TASK LIST:
(a) In the water bill speech, can you write out the passage from "Our constitution also" up to and including "insurance to humankind.", substituting "ecosystem" for "environment"?
(b) According to the water bill speech, how many people have no formal supply of water?

So, honourable members, lets take a brief look at what these needs are: As you know, more than twelve million of our people have no formal supply of water. As population grows, this claim to water resources also increases. This bill is drawn up with the vision that one day all people of South Africa will be served with water. This is not just a Kader Asmal vision, it is enshrined in our constitution as you will hear later from my legal adviser, Ms Stein. The Reconstruction and Development Programme also guarantees water for basic human requirements. This Bill, Madame chairperson, responds to this requirement by ensuring that the requirements for basic human needs are reserved and not subject to authorisation. Without this provision our constitution as well as our Reconstruction and Development promise would be hollow.

Our constitution also enshrines protection of the environment in order to promote justifiable social and economic development. If the environment is totally destroyed in the wake of our development, that development is doomed to eventual collapse due to limiting natural resources. So this constitutional provision is based on knowledge that the environment represents some kind of insurance to humankind.

This Bill meets this requirement by protecting the water that is vital to meeting environmental needs as part of the reserve.

Further, the Bill prioritises those who were previously disadvantaged in the allocation process. This is to ensure that they are not disadvantaged even further by not recognising their plight. Now it is important to keep in mind that whatever proposals that are made take into account what I call the facts on the ground. In this case the fact on the ground is that there are relatively few such cases of disadvantaged people who will require this kind of assistance. If their number was expected to be in millions, even thousands, we would have found another measure that would be more appropriate. At the same time the Bill recognises that in the process of rectifying the ills of our past certain people may be negatively affected. Therefore a provision for compensation for those people that become so affected that their livelihoods are threatened, is made. You will hear more about the allocation process from Mr Audie, one of the members of the drafting team and former Deputy Director General in the department, a little later.

STORED DATA:
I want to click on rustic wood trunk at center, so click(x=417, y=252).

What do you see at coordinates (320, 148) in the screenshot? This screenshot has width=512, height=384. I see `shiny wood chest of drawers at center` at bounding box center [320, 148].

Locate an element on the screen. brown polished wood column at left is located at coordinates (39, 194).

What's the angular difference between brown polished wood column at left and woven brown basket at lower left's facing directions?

ANSWERS FOR THIS EXERCISE:
(a)
Our constitution also enshrines protection of the ecosystem in order to promote justifiable social and economic development. If the ecosystem is totally destroyed in the wake of our development, that development is doomed to eventual collapse due to limiting natural resources. So this constitutional provision is based on knowledge that the ecosystem represents some kind of insurance to humankind.

(b) More than twelve million.